→ **PASSAGE SHOWN**:

Monday, April 20, 2009

Let's fast-track universal healthcare

By Robert Reich | Salon

Symbolism counts in Washington, and Obama's request that his Cabinet officers come up with $100 million in spending cuts will be played up by the White House as the beginning of a major effort to trim unnecessary government spending. It's part of the president's effort to reach out to Republicans (and calm the nerves of "blue-dog" Democrats) worried about all the money the administration has spent and still wants to spend -- $787 billion on the stimulus, $700 billion committed to the bank and auto bailouts, and, most important, $3.5 trillion for the next 10 years, including universal healthcare. Throw in the cost of a cap-and-trade system to control climate change and you're talking big money.

Over the longer term, Obama must be careful not to put entitlement programs on the chopping block as part of a "grand bargain" to elicit Republican support for healthcare and cap-and-trade. Social Security is not in dire straits; it can be made flush for the next 75 years by ever-so-slightly lifting the ceiling on the portion of income subject to Social Security payroll taxes (and if Democrats are reluctant to do that on incomes over $100,000, then they could do so on incomes over $250,000).

→ **USING THE INFORMATION**:
**1)** Answer these questions using the healthcare column:
(a) How much in spending cuts did Obama ask his Cabinet officers to come up with?
(b) How much money is committed to the bank and auto bailouts?
(c) For how many years could Social Security be made flush?
**2)** Rewrite the part of the healthcare column starting with "Symbolism counts in" and going on through "talking big money.", putting "department heads" in place of "Cabinet officers".

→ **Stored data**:

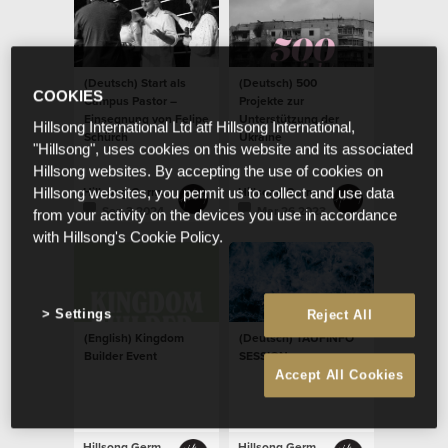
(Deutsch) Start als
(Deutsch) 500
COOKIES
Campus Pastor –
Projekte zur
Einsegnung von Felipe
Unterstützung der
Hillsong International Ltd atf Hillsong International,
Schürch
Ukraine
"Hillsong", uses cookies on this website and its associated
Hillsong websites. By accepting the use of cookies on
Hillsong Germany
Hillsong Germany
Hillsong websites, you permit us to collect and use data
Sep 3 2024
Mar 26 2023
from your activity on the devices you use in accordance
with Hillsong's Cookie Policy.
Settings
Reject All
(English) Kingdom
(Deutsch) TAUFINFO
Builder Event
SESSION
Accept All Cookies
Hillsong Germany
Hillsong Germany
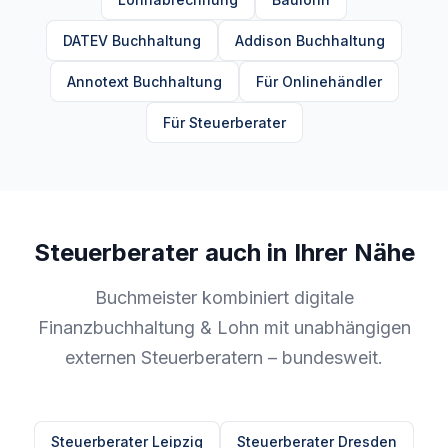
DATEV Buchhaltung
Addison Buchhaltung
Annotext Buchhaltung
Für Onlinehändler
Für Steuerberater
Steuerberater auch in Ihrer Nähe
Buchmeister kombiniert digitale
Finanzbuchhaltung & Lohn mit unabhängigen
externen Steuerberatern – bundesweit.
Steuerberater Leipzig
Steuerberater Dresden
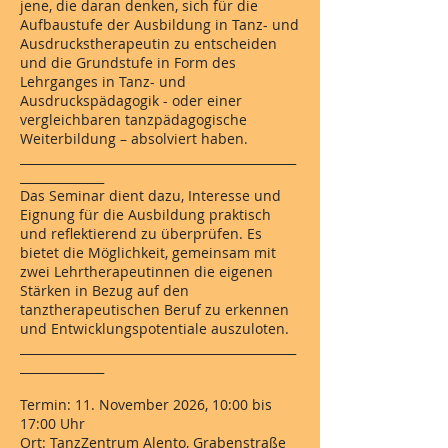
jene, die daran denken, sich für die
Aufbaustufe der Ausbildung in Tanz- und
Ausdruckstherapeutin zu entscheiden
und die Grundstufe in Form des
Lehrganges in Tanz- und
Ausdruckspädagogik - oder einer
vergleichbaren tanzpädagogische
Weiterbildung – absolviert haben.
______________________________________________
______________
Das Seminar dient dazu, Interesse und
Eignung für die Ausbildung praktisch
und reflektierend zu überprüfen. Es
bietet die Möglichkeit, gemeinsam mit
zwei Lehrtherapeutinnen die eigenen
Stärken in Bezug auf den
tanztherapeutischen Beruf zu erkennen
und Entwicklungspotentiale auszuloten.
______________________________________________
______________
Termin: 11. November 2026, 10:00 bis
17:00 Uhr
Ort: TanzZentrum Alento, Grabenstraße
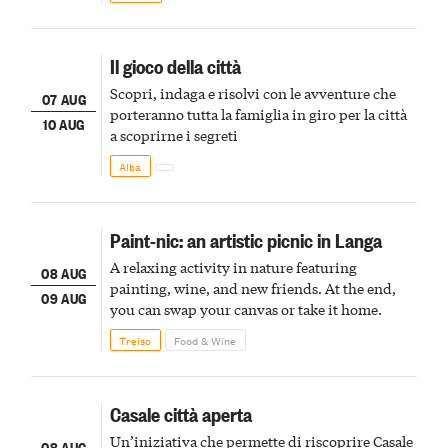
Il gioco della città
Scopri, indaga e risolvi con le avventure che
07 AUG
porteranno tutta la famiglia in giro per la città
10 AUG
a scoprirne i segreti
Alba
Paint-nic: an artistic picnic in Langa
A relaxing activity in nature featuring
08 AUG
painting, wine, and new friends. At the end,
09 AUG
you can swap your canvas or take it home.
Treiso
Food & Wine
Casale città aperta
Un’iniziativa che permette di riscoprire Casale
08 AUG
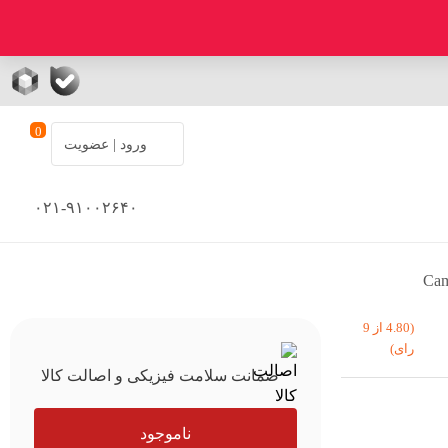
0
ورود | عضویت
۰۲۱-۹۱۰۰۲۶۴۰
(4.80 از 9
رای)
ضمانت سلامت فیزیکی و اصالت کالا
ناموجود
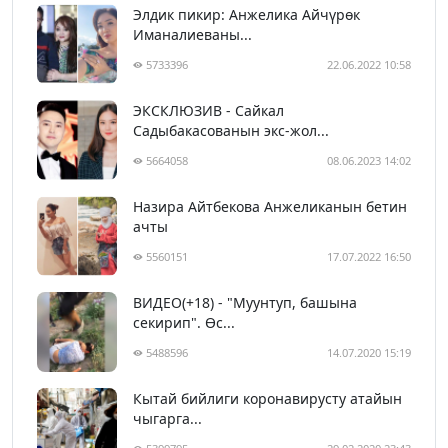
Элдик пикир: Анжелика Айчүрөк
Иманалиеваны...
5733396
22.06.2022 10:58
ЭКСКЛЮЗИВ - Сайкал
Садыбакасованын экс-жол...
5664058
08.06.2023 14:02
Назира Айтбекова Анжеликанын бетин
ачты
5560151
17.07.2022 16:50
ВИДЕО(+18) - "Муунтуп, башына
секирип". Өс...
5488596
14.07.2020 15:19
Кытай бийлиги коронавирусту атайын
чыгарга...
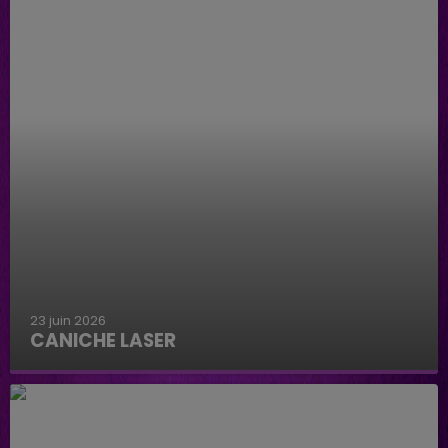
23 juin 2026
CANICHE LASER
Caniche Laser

→ **RESULTS BY TASK**:
**1)**
(a) $100 million
(b) $700 billion
(c) The next 75 years

**2)**
Symbolism counts in Washington, and Obama's request that his department heads come up with $100 million in spending cuts will be played up by the White House as the beginning of a major effort to trim unnecessary government spending. It's part of the president's effort to reach out to Republicans (and calm the nerves of "blue-dog" Democrats) worried about all the money the administration has spent and still wants to spend -- $787 billion on the stimulus, $700 billion committed to the bank and auto bailouts, and, most important, $3.5 trillion for the next 10 years, including universal healthcare. Throw in the cost of a cap-and-trade system to control climate change and you're talking big money.